The second ground is meaningless without particulars. I invited the first applicant to make oral submissions in support of the application today. He said he had nothing to say.
The third ground appears, as the Minister submits, to be an attempt to agitate the merits of the Tribunal’s decision. The applicants have not identified any aspect of the Refugees Convention that was not addressed as required.
On my own reading of the Tribunal decision, there is no arguable case of jurisdictional error. The applicants were invited to a hearing before the Tribunal in accordance with s.425 of the Migration Act. They attended and gave evidence. The hearing opportunity appears to have been a fair one. The first applicant abandoned his claims for protection. In the circumstances, it was effectively impossible for the Tribunal to be satisfied that the applicants met the criteria for a protection visa.
The failure of the review application before the Tribunal was the inevitable consequence of the abandonment of the first applicant’s claims. I see no arguable case of error by the Tribunal in the manner in which it dealt with these proceedings.
I will order that the application be dismissed, pursuant to rule 44.12(1)(a) of the Federal Magistrates Court Rules 2001 (Cth) (the Federal Magistrates Court Rules).

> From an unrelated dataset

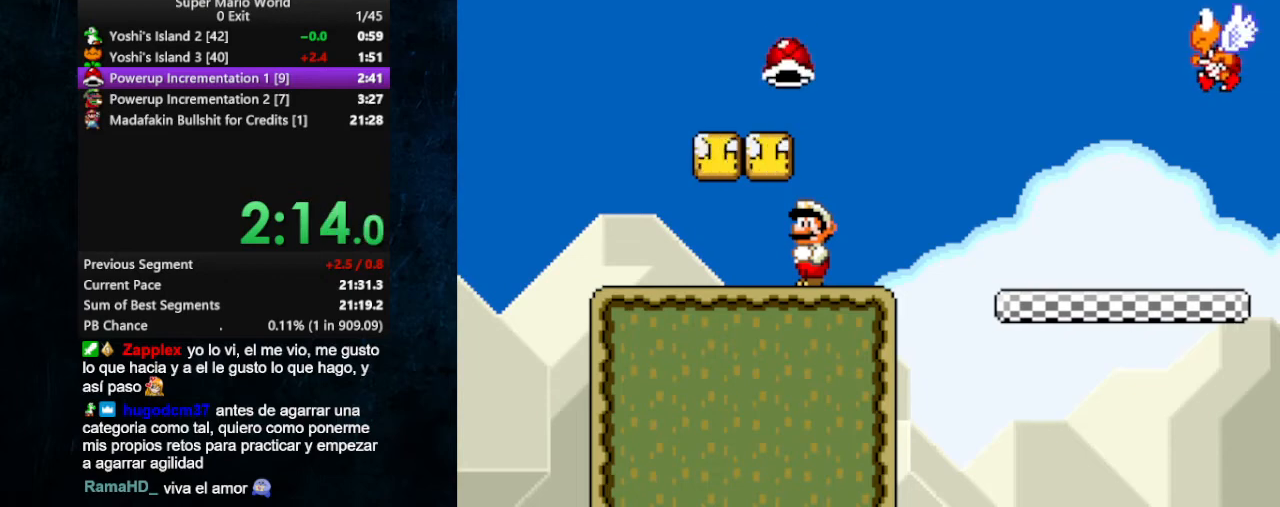
{"buttons": ["Y", "DPAD_DOWN"], "events": [[100, "B", "up"], [500, "DPAD_DOWN", "down"]]}
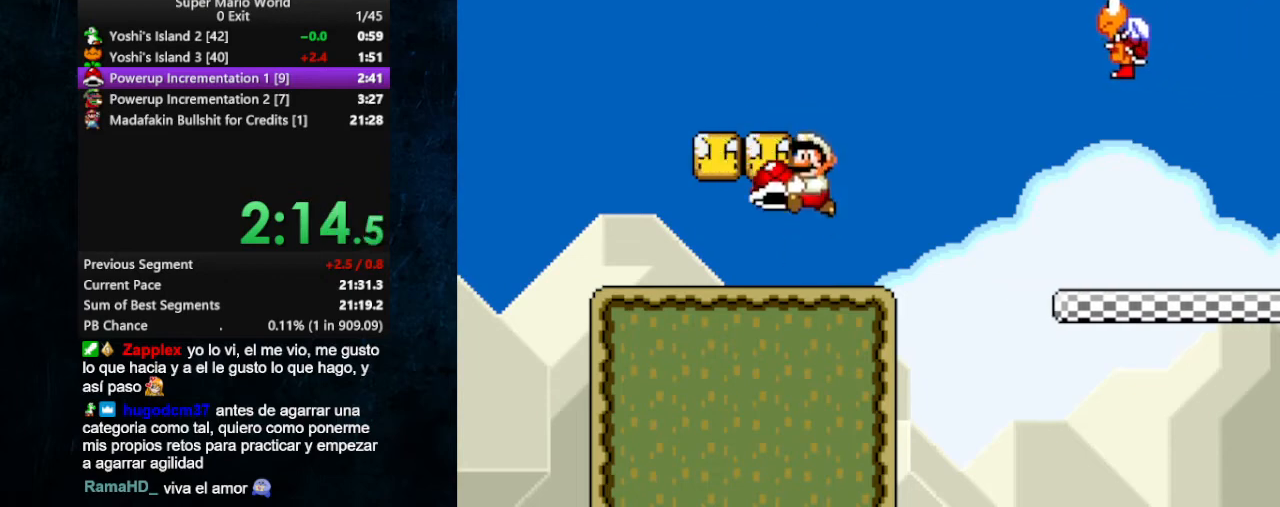
{"buttons": ["Y"], "events": [[300, "B", "down"], [367, "DPAD_DOWN", "up"], [400, "B", "up"]]}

In consequence of the dismissal of the application, the Minister seeks an order for costs. The Minister seeks costs in accordance with the court scale in the amount of $3,239. The applicant did not wish to be heard on costs. When he appeared for today’s hearing, the first applicant confirmed that he was also representing the second applicant.
I will order that the first and second applicants are to pay the first respondent’s costs and disbursements of and incidental to the application in the sum of $3,239 in accordance with rule 44.15(1) and item 1(b) of part 2 of schedule 1 to the Federal Magistrates Court Rules.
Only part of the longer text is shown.